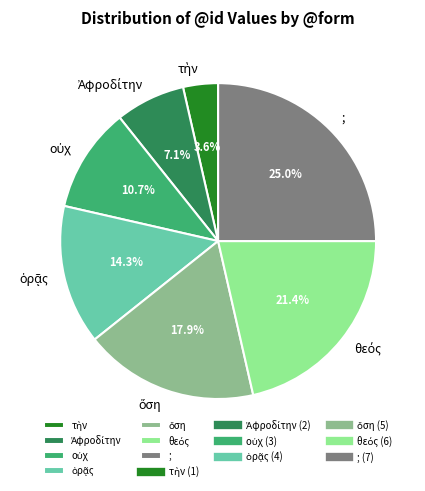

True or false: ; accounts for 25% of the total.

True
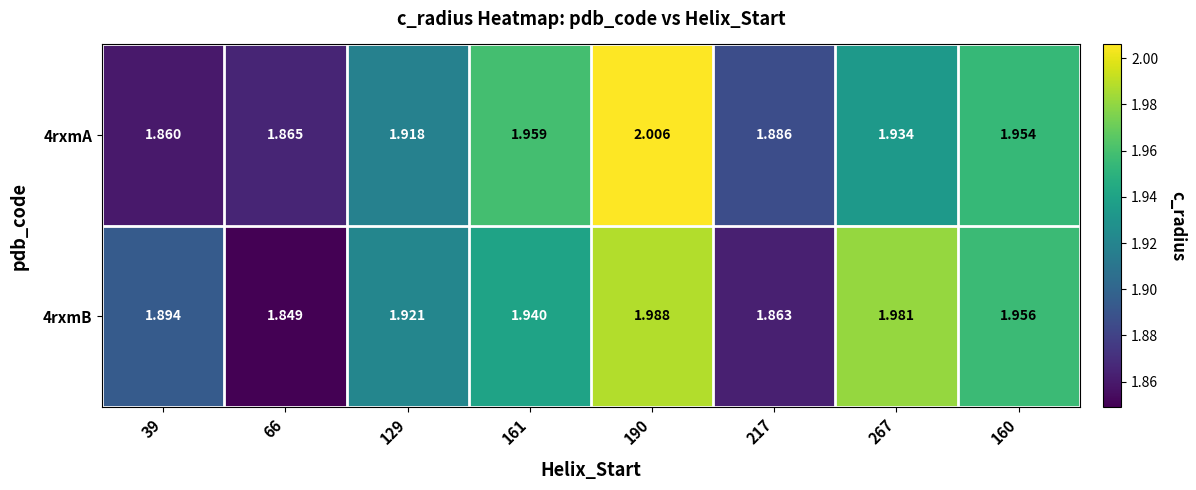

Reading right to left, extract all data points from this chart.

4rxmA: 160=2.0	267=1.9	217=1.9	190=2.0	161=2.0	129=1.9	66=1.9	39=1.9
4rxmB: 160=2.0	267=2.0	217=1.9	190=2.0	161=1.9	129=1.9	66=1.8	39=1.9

────────

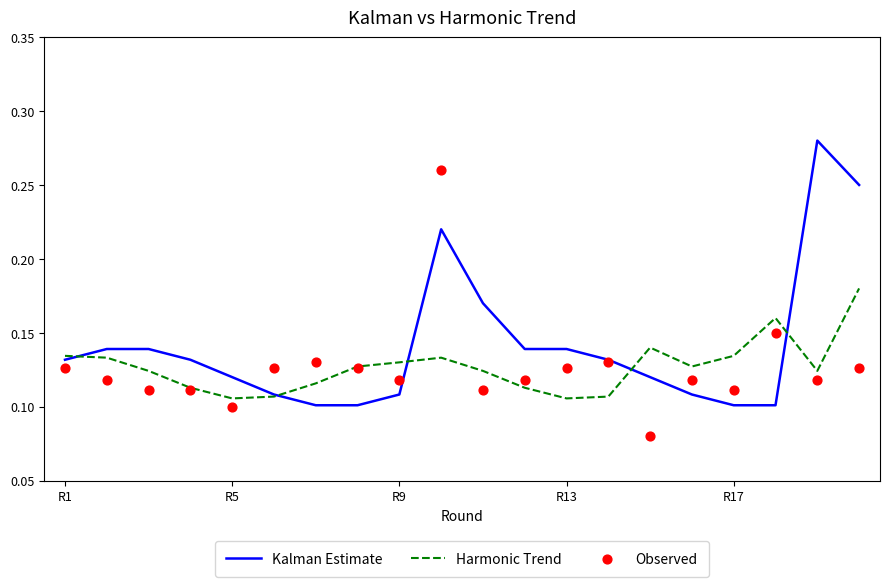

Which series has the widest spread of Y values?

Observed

────────

Repeat the part of the entries above that opens with the line containing "True or false: ;" and closes with the line containing "Reading right to", leaving out the pictures.

True or false: ; accounts for 25% of the total.

True

Reading right to left, extract all data points from this chart.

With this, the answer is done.